TAREFA PRÁTICA ▸ Redigite, no texto sobre democracia no Mercosul, tudo desde "No entanto, o" até "dos Estados integrantes.".
──────── TEXTO DE ESTUDO
No
encontro dos países membros do Mercosul em Brasília, o discurso da
presidente Dilma Rousseff chamou a atenção desse articulista. Como
reprisado por diversos veículos de comunicação, a presidente do Brasil
discursara a respeito da importância da afirmação democrática na América
do Sul, dizendo, por conseguinte, que não há espaço para aventuras
antidemocráticas na América do Sul.
A presidente brasileira não
está errada na observação. Complementaria, apenas, dizendo que não há
mais espaço em qualquer lugar e não só na América do Sul. Observando o
mundo atual, com as alterações nas estruturas políticas e sociais
acontecidas desde o século XX, não há muita dúvida de que a democracia
caminha para ser o regime político universal. A propósito, sobre isso,
brilhantemente escreve a professora Monica Herman Caggiano, ensinado que
com o fim da cortina de ferro, a queda do muro de Berlim, a
independência dos estados africanos e a adoção de uma economia de
mercado no mundo asiático, é evidente a tendência da democracia se
transformar em regime político universal
.[1]
De
qualquer forma, o Estado brasileiro defender que não há lugar para
aventuras antidemocráticas na América do Sul, não obstante ser o
esperado de qualquer representante que tenha em sua Constituição essa
previsão, tratando-se da região e do seu momento atual, podemos
considerar como uma mensagem alvissareira.
No entanto, o que há de
se questionar na declaração da presidente Dilma e, em especial, para a
aceitação dessa afirmação como verdade para os demais representantes dos
países do Mercosul, é compreender o que é uma democracia, ou pelo menos
os elementos que podem caracterizar esse regime político que tenciona a
ser universal.
E parece-nos ser aí o grande desafio da cúpula do Mercosul, ou pelo menos de parte dos Estados integrantes.
Na
continuidade do discurso de não haver mais aventuras antidemocráticas, a
presidente Dilma Rousseff afirmou que a realização periódica e regular
desses pleitos (citava as recentes eleições nos países do bloco
Mercosul) demonstra a capacidade de lidar com as diferenças políticas
por meio do diálogo, do respeito às instituições e da participação
cidadã.
Eis aí o problema: será que somente a realização periódica
de eleições caracteriza o regime político de um Estado como
democrático? Se assim for, a ideia de que o regime democrático
tornar-se-á um regime universal está bem mais próxima do que se imagina.
────────────────
──────── DADOS FORNECIDOS
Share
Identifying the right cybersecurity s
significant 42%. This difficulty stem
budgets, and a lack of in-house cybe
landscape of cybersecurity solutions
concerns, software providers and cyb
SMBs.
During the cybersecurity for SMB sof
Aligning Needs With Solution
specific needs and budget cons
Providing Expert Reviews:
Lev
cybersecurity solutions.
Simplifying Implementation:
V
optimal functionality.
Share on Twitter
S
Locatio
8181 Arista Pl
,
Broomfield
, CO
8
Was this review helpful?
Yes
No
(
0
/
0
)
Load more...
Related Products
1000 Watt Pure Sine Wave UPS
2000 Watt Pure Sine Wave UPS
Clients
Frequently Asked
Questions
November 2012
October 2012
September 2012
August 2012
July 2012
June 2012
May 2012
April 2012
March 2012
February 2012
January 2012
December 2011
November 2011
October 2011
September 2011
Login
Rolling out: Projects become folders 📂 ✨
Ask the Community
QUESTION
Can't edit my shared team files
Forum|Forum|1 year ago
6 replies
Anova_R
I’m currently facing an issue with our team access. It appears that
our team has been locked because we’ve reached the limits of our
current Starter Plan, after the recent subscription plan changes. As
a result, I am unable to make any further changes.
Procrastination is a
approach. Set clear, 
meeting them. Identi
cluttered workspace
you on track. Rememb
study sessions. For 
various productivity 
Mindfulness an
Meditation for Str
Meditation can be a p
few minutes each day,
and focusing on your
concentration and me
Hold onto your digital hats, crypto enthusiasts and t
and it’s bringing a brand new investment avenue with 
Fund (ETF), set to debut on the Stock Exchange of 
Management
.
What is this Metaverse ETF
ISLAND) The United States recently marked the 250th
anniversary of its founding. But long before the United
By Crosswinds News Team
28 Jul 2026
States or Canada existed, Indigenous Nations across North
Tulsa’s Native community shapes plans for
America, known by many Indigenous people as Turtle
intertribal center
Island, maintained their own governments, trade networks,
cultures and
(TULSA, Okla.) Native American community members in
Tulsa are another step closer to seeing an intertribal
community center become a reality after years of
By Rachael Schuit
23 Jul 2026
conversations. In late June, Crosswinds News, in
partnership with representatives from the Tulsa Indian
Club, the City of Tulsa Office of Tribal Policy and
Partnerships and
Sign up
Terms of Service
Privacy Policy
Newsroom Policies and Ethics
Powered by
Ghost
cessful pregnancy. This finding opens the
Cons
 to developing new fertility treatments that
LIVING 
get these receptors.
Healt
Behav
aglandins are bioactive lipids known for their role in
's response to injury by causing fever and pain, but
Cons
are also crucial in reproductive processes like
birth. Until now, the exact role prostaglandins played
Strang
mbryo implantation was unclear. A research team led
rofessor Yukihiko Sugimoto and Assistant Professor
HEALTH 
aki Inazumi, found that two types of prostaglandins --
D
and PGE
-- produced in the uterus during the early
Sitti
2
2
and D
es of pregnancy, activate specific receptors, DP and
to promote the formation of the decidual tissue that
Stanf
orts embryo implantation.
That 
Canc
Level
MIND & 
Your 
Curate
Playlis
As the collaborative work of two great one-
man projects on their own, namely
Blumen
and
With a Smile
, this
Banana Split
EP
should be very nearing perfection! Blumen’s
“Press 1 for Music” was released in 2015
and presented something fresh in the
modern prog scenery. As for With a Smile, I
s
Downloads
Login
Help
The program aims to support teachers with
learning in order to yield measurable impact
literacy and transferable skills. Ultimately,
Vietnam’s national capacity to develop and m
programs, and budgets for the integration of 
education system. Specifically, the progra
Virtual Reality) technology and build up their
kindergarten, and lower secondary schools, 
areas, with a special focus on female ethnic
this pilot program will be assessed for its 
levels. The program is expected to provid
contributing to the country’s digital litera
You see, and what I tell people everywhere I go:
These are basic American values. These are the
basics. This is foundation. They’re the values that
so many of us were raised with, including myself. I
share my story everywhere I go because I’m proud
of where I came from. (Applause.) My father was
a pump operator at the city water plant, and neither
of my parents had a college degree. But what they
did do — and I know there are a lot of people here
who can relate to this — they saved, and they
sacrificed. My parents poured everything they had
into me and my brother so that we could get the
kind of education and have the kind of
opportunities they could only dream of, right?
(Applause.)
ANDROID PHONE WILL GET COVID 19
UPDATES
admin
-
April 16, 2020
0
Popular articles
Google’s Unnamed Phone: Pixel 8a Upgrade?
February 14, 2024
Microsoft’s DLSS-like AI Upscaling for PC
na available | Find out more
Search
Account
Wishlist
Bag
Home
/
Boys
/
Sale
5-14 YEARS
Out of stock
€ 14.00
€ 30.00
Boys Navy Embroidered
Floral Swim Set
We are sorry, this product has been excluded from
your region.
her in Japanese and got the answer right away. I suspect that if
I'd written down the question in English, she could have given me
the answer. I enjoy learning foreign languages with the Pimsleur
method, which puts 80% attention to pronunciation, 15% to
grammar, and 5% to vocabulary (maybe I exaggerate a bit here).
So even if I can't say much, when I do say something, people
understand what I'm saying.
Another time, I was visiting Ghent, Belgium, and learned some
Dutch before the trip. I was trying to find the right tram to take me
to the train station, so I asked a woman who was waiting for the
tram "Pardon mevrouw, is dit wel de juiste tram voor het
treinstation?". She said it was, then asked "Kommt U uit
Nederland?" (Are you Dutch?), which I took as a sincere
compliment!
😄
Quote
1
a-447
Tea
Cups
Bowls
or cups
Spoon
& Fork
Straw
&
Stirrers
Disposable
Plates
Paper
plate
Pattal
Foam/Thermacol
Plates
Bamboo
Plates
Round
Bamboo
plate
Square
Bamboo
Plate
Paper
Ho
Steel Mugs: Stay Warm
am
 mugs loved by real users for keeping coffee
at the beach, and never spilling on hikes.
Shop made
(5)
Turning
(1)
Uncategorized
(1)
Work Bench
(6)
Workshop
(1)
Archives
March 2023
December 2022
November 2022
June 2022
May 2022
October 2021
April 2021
────────────────
RESOLUÇÃO DO EXERCÍCIO ▸
No entanto, o que há de
se questionar na declaração da presidente Dilma e, em especial, para a
aceitação dessa afirmação como verdade para os demais representantes dos
países do Mercosul, é compreender o que é uma democracia, ou pelo menos
os elementos que podem caracterizar esse regime político que tenciona a
ser universal.
E parece-nos ser aí o grande desafio da cúpula do Mercosul, ou pelo menos de parte dos Estados integrantes.